Movie fans and history buffs know Tombstone as the site of the famous “Gunfight at the OK Corral” where a bloody gunfight ensued between a cowboy gang and the Earp brothers. The incident has been depicted in various fictional and documentary movies and TV shows. Visitors can watch a live re-enactment inside the OK Corral on Allen Street at high noon, 2 and 3:30 p.m. most days. Ticket price is $10 and includes a free newspaper reprint, admission to two exhibits and admission to Tombstone’s Historama, a unique multimedia history presentation narrated by Vincent Price.
Visitors can watch another gunfight show at the Helldorado Town Western Park located at 4th and Toughnut Streets. The park also features a shooting gallery, mini golf and a restaurant.
The Big Iron Shooting Gallery offers visitors the chance to “shoot the guns that won the west.” A staff member guides visitors with handling the weapons and general gun safety. For a mere $3, patrons can fire six rounds of paint-loaded ammo in a safe environment. A variety of gun accessories is available for purchase.
Other attractions include the Tombstone Courthouse, the Bird Cage Theatre, an underground mine tour, haunted tours and a trolley tour. For an authentic touch, visitors can ride the Old Butterfield Stagecoach for a 20-minute tour. Several Tombstone attractions charge an admission fee.
Shopping options are abundant in Tombstone. Several shops such as the Tombstone Emporium and The Branding Iron offer western and Native American jewelry, clothing, books, souvenirs and gifts. A few of these shops also offer old time photos complete with period costumes and authentic backgrounds.
For on-the-go snacks, bottled water or personal health items, visitors can stop by the Tombstone Pharmacy and General Store.

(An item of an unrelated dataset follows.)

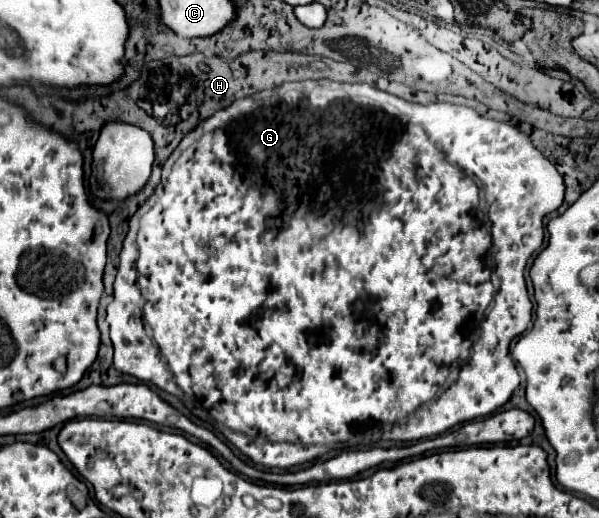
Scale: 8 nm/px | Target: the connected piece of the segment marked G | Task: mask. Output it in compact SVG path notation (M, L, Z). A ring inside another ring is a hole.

Prescriptions can be filled there and an ATM machine is available.
Tombstone features a variety of restaurants to satisfy even the biggest appetites. We stopped in at Big Nose Kate’s Saloon for dinner. The interior was very authentic, from the full bar to the costumed wait staff. Our waiter was quick with a joke as well as food and drink recommendations.
If you’re not in the mood to make a second three-hour drive on the same day, there are several hotels, motels, bed and breakfasts, and even vacation rentals where you can rest your weary head. We stayed at the Larian Motel on East Fremont Street along Highway 80 and just a block away from Allen Street. It’s locally owned, very clean and quiet.